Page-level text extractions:
┌──

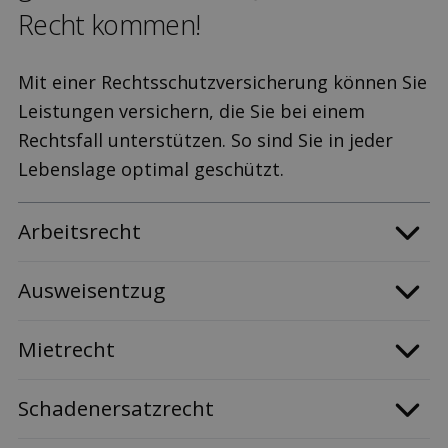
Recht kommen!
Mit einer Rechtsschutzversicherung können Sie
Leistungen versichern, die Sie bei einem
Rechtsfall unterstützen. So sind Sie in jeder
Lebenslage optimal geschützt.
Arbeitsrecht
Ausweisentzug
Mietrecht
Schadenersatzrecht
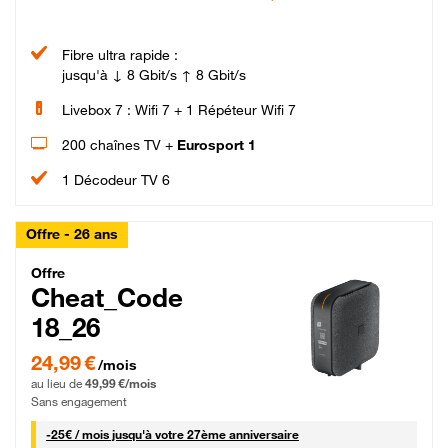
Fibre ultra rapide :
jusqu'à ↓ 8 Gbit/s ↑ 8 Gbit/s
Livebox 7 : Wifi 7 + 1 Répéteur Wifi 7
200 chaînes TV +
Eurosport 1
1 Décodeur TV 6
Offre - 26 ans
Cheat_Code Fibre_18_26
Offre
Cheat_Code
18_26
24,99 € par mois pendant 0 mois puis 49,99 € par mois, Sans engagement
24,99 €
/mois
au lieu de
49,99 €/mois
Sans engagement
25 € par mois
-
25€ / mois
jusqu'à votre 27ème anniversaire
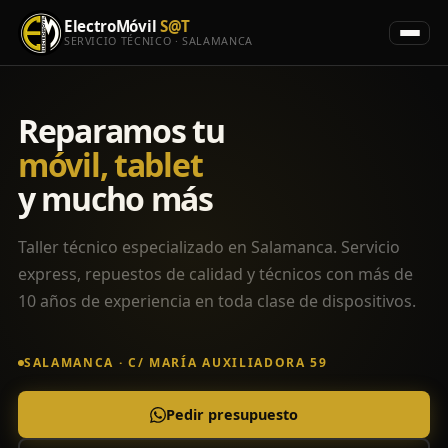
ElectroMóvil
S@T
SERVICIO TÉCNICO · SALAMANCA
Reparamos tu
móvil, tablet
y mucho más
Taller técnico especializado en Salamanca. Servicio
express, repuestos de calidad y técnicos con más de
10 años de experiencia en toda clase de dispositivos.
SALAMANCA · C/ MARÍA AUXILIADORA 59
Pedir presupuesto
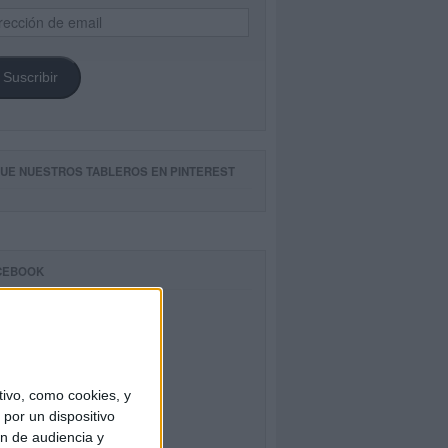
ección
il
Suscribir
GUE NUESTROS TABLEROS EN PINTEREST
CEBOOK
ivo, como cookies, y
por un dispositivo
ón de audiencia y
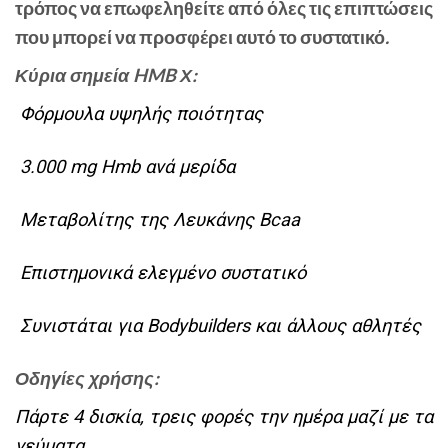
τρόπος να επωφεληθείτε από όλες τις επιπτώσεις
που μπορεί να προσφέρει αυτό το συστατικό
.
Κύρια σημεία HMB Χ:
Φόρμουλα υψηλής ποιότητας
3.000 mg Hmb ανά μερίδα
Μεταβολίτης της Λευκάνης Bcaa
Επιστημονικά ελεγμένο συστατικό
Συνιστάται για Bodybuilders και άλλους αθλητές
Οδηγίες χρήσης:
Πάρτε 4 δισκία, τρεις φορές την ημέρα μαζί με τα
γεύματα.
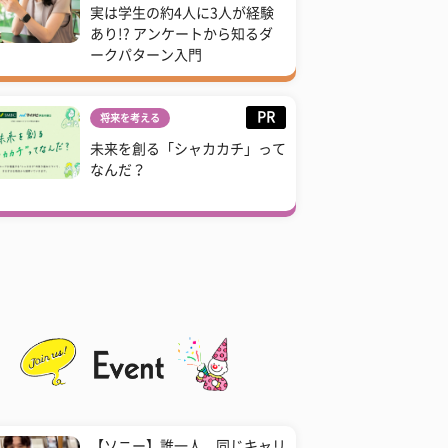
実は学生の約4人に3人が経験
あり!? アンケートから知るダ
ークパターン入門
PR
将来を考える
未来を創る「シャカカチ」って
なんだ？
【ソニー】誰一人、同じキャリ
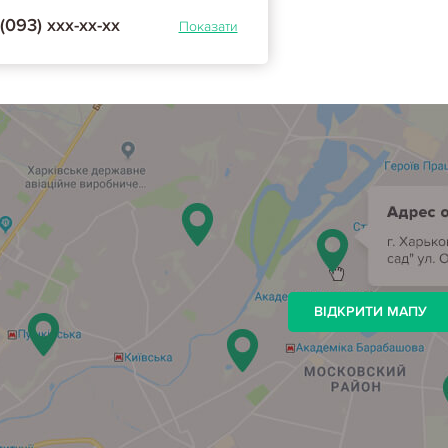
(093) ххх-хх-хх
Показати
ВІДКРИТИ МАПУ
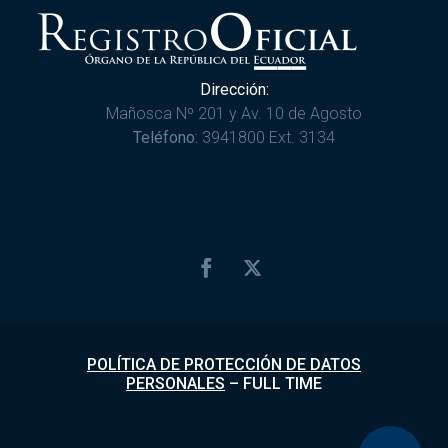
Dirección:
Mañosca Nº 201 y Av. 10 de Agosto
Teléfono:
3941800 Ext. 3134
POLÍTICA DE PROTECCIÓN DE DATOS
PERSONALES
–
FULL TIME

└──

▶ **TASK DIRECTIONS**: Search the data for the string "συστατικό" and copy every line where it appears.

▶ **RESULT OF THIS EXERCISE**:
που μπορεί να προσφέρει αυτό το συστατικό
Επιστημονικά ελεγμένο συστατικό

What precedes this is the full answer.